Methods S1
Genomic PCR Analysis: Genomic PCR of the HpHbR in WT and KO cell lines. 1x107
cells were collected and genomic DNA was extracted. Primers used for amplification
in these analyses are in Supplemental Table 1. PCR amplification of genomic DNA
was carried out with primers specific for the open reading frame of the HpHbR and
analyzed on a 0.8% agarose gel. PCR conditions were: one cycle of 10 minutes at
95°C, 25 cycles at 95°C for one minute, 56°C for one minute and 72°C for two
minutes. This was followed by 72°C for ten minutes, ending with a hold 10°C.
Genomic PCR analysis on the same DNA with tubulin primers was used as a control.

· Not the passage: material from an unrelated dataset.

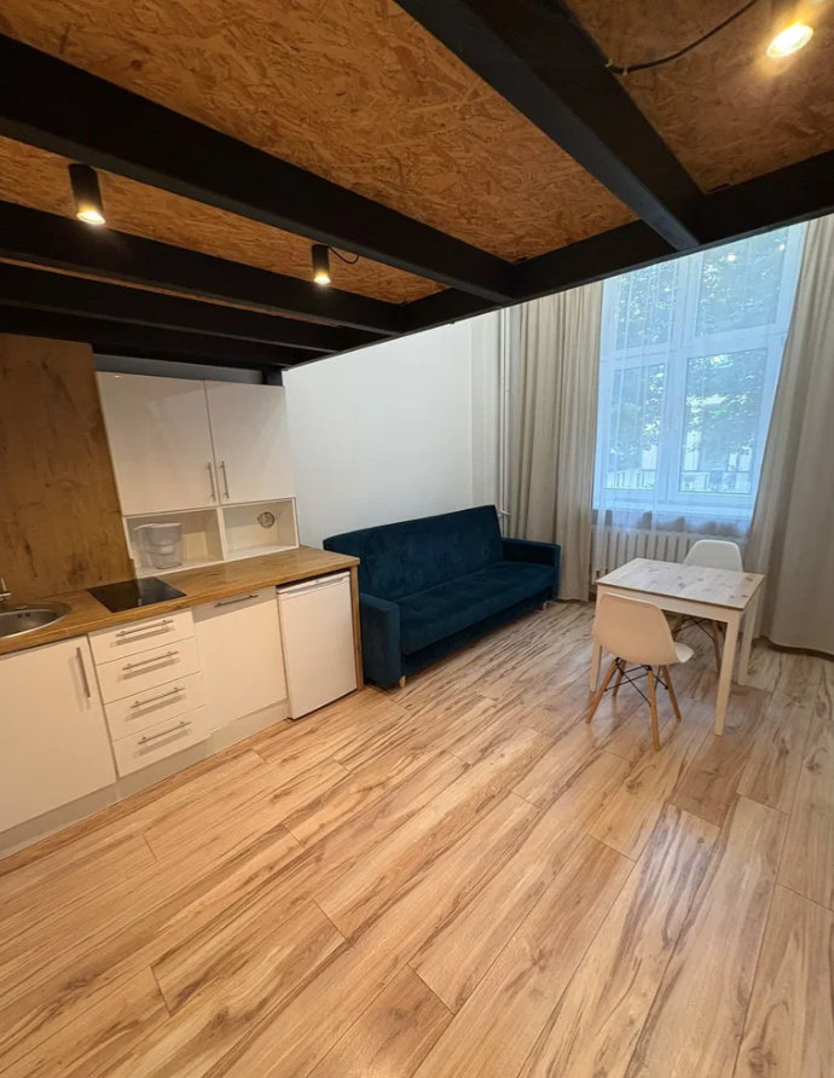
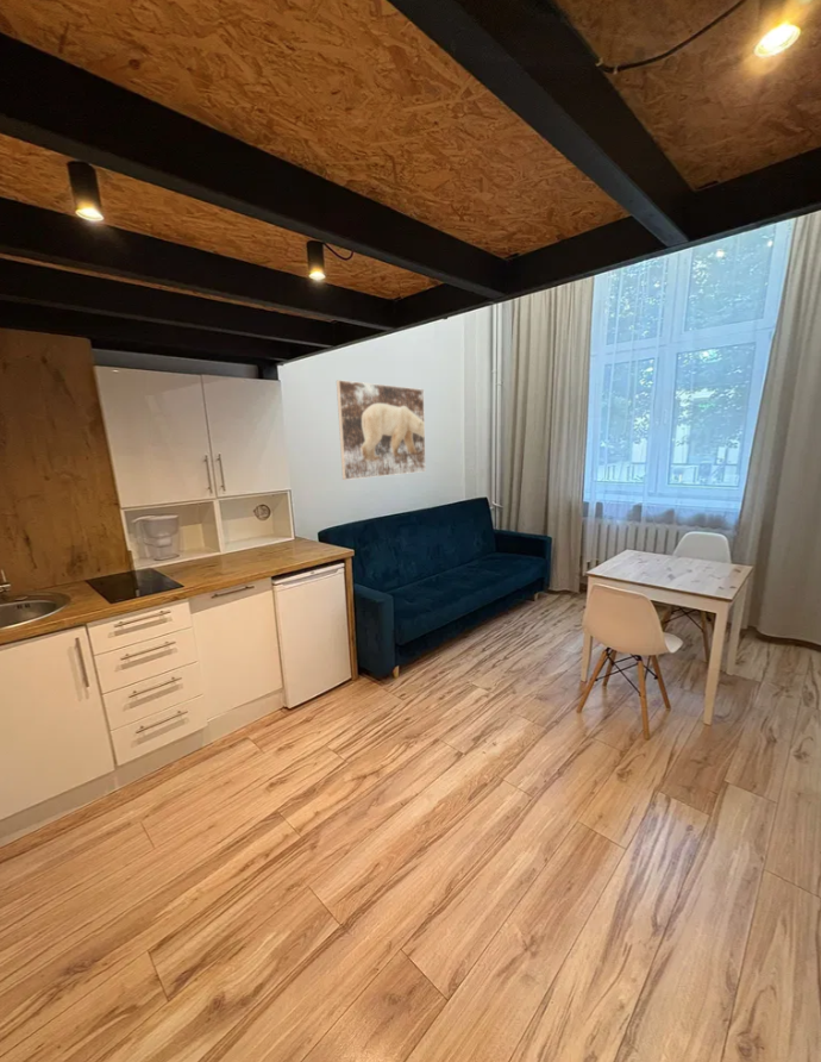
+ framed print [336,379,427,481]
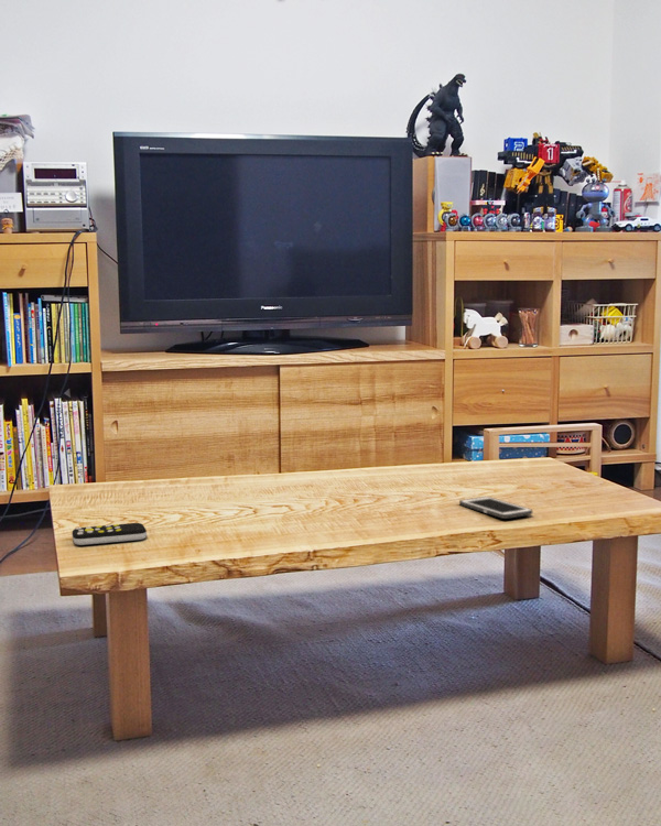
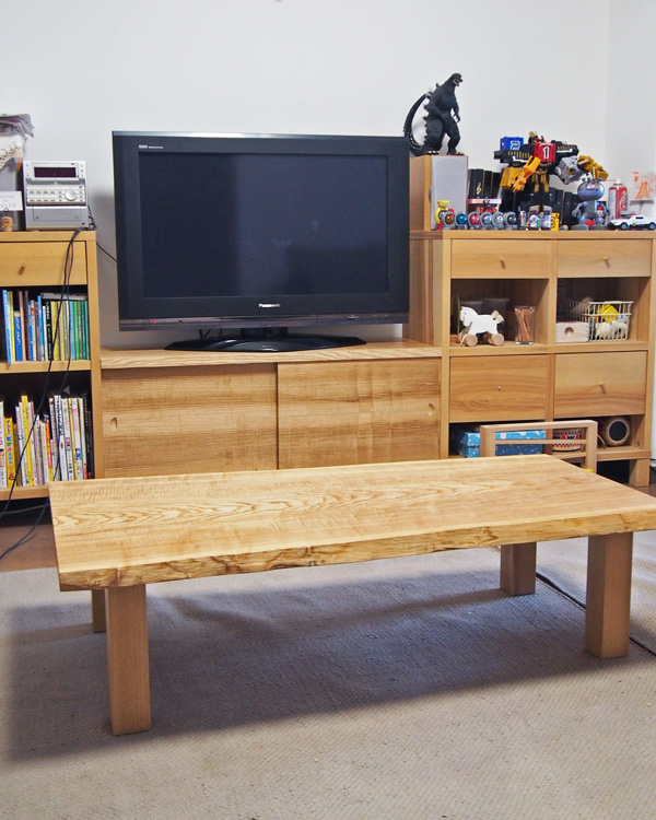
- remote control [71,522,148,546]
- cell phone [458,496,533,520]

TLF-1 Hb titrations: Cells were collected, washed and resuspended (1x107/ml) in
ice-cold HMI-9 supplemented with 1% BSA, 1% glucose then placed in a
thermocycler at 3°C for 10 minutes. Increasing concentrations of Hb were added to
Alexa-488 TLF-1 (3 nM constant) and were allowed to incubate with wild type T. b.
brucei cells at 3°C for two hours. The cells were transferred to ice, washed two times
with ice-cold 1X PBS and analyzed by Cyan cytometer and FlowJo software.
Quantitative binding analysis: Wild type T. b. brucei and TbbHpHbR-/- (KO) cells were
each subjected to the 3°C binding protocol previously described. Upon completion of
incubation, cell aliquots were analyzed by both fluorescence microscopy and flow
cytometry as described. Fluorescence intensity values from AxioVision v4.6 and the
median intensity values from FAC analysis were plotted versus TLF-1
concentrations. All binding analyses were done in triplicate.